With so many workers benefitting from a robust labor market and improving salaries, spending has been decent (though not stellar), leading to continued economic expansion. Along with a fresh read on jobless claims this Thursday morning, traders will get a first look at the Q2 advance report on GDP. Expectations suggest that the economy grew at a 1.8% seasonally adjusted annual rate, but we are more interested in some of the report’s other details.
The GDP Price Index along with quarterly personal consumption figures (including Core PCE) will move markets. That inflation data comes after a string of assuring consumer price indicators lately. Will the positive trend persist? That’s the big question.

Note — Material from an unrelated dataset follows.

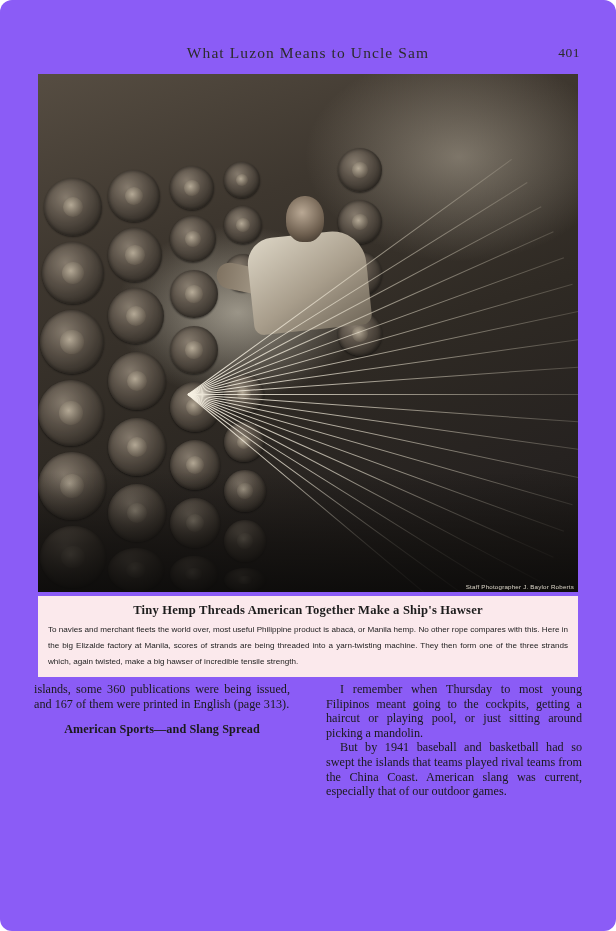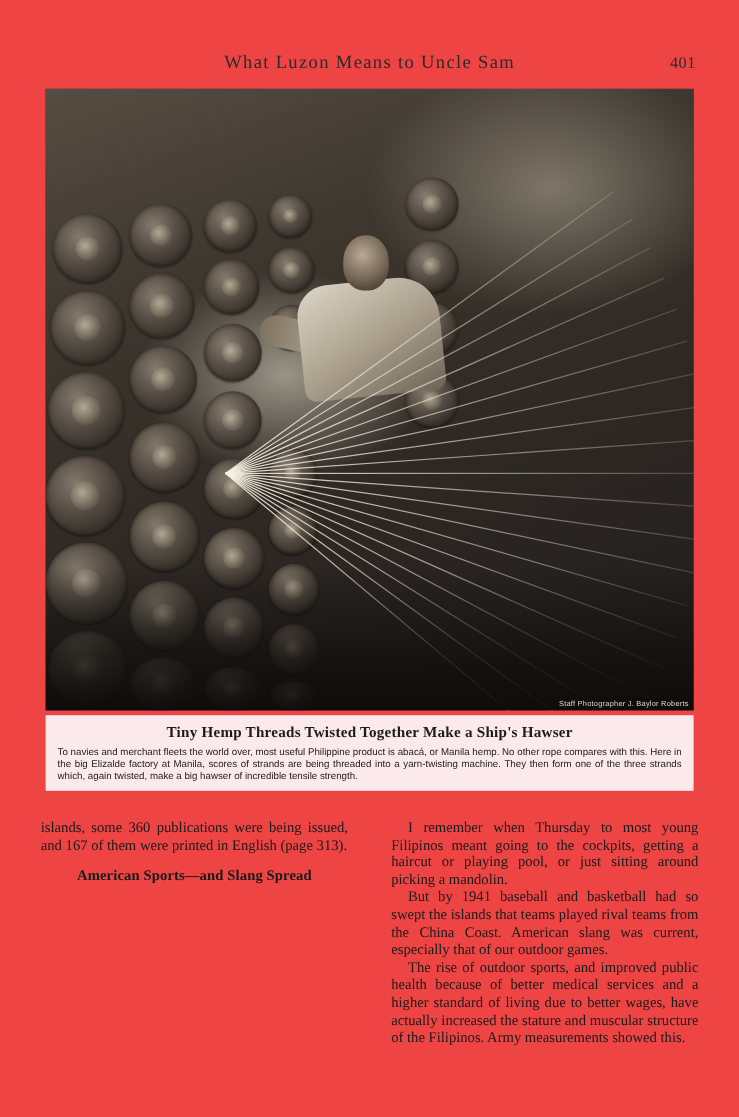"What Luzon Means to Uncle" .page { background: #ef4444 -> #8b5cf6; border-radius: none -> 12px }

Friday is another busy day of economic barometers. June’s PCE figures are due out in the premarket which are likely to be impactful. Less important will be the final gauge of consumer sentiment—we profiled the positive turn in household feelings last week.

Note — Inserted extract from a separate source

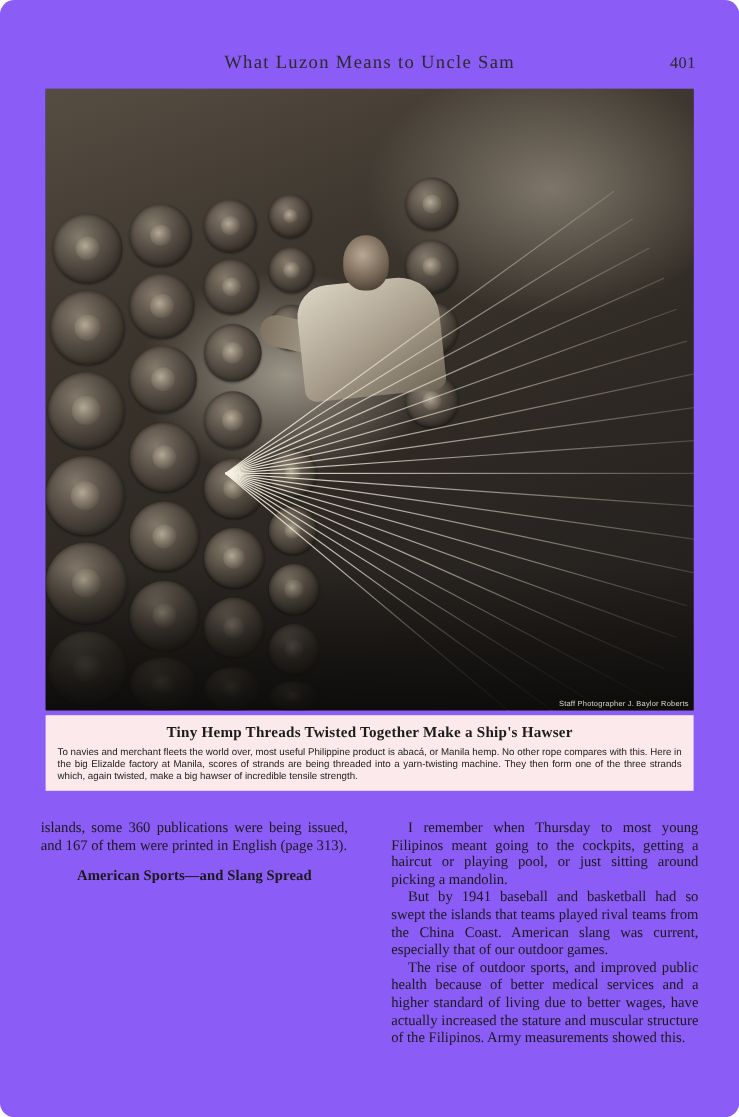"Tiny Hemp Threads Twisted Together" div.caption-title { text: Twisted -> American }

A Long Slate of Economic Updates
Source: Bank of America Global Research
Finally, Q2 earnings season goes into overdrive Tuesday morning. While Whirlpool is seen as a proxy for households’ durable goods spending trends, major companies across sectors report later in the days thereafter.
Mega-cap tech will be the focus of afternoon TV coverage. Microsoft and Alphabet report second-quarter earnings Tuesday after the bell while Meta issues its report Wednesday afternoon. Mastercard, McDonald’s, and Ford are the standouts on Thursday. Then eyes turn to the Energy sector Friday morning when ExxonMobil and Chevron, half of the oil & gas market cap space, report Friday.
The Heart of Earnings Season This Week and Next
Source: Wall Street Horizon
So far, so good: FactSet notes that the Q2 EPS beat rate is right near the 5-year average at 75% with 18% of S&P 500 companies now in the books. Just 61% of early reporters have topped analysts’ revenue expectations, however. In all, a decline of 9% in year-on-year earnings is forecasted, the biggest drop since Q2 2020.
A troubling trend CEOs and CFOs are feeling hard is the fall off in the average S&P 500 company profit margin. The percentage peaked in Q2 2021 at 13%, a record high, but is now seen at 11.1% for this past quarter. Higher wages and the potential for increased raw material costs could ding margins further. This is something to monitor over the quarters ahead.
Another trend that bears watching, which could throw a wrench in the rally, is growing unrest among some labor groups. UPS and the Teamsters Union will hold talks on Tuesday to avert a strike. This saga is seen as a potential harbinger of collective bargaining trends.
The Bottom Line
Summer fun continues for the bulls. This year’s rally has broadened out to include small caps and value stocks following a stretch of very concentrated returns among the largest US equities. The consumer remains resilient, and investors are more upbeat about the state of the economy and markets. Still, risks lurk.
The dollar’s drop is usually a good thing for corporate profits, but rising commodity prices might result in larger expenses on income statements later this year. What’s more, interest rates ranging near cycle highs could crimp profit margins further as debt comes due. We’ll get fresh commentary on all these macro issues at the micro level as the earnings period wears on. Get your popcorn ready.